- **Goal of the exercise**:
The full set of entries should be repeated without a single change.
+ + +
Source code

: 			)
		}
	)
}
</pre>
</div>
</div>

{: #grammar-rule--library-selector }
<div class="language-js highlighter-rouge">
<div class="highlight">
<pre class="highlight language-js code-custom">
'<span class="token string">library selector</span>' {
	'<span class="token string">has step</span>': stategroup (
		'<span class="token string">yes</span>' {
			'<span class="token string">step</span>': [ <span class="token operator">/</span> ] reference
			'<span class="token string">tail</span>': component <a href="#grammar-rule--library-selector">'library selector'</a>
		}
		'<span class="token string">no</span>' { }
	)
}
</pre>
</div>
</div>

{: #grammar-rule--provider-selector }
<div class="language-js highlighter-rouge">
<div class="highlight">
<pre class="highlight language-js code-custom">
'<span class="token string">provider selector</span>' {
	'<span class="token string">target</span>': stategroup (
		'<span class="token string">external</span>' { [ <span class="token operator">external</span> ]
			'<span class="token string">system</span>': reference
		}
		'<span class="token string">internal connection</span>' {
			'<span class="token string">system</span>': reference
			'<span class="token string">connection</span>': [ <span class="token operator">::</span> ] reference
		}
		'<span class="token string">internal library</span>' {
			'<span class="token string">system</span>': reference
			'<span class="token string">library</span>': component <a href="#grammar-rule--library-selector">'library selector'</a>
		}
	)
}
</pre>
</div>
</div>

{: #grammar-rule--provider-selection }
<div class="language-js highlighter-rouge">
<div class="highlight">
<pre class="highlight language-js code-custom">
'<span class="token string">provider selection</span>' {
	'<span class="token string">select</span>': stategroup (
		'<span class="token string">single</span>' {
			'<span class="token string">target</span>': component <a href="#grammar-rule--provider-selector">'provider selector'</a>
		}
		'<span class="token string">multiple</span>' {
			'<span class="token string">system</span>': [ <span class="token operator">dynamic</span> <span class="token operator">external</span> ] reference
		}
+ + +
- **Written answer**:
Source code

: 			)
		}
	)
}
</pre>
</div>
</div>

{: #grammar-rule--library-selector }
<div class="language-js highlighter-rouge">
<div class="highlight">
<pre class="highlight language-js code-custom">
'<span class="token string">library selector</span>' {
	'<span class="token string">has step</span>': stategroup (
		'<span class="token string">yes</span>' {
			'<span class="token string">step</span>': [ <span class="token operator">/</span> ] reference
			'<span class="token string">tail</span>': component <a href="#grammar-rule--library-selector">'library selector'</a>
		}
		'<span class="token string">no</span>' { }
	)
}
</pre>
</div>
</div>

{: #grammar-rule--provider-selector }
<div class="language-js highlighter-rouge">
<div class="highlight">
<pre class="highlight language-js code-custom">
'<span class="token string">provider selector</span>' {
	'<span class="token string">target</span>': stategroup (
		'<span class="token string">external</span>' { [ <span class="token operator">external</span> ]
			'<span class="token string">system</span>': reference
		}
		'<span class="token string">internal connection</span>' {
			'<span class="token string">system</span>': reference
			'<span class="token string">connection</span>': [ <span class="token operator">::</span> ] reference
		}
		'<span class="token string">internal library</span>' {
			'<span class="token string">system</span>': reference
			'<span class="token string">library</span>': component <a href="#grammar-rule--library-selector">'library selector'</a>
		}
	)
}
</pre>
</div>
</div>

{: #grammar-rule--provider-selection }
<div class="language-js highlighter-rouge">
<div class="highlight">
<pre class="highlight language-js code-custom">
'<span class="token string">provider selection</span>' {
	'<span class="token string">select</span>': stategroup (
		'<span class="token string">single</span>' {
			'<span class="token string">target</span>': component <a href="#grammar-rule--provider-selector">'provider selector'</a>
		}
		'<span class="token string">multiple</span>' {
			'<span class="token string">system</span>': [ <span class="token operator">dynamic</span> <span class="token operator">external</span> ] reference
		}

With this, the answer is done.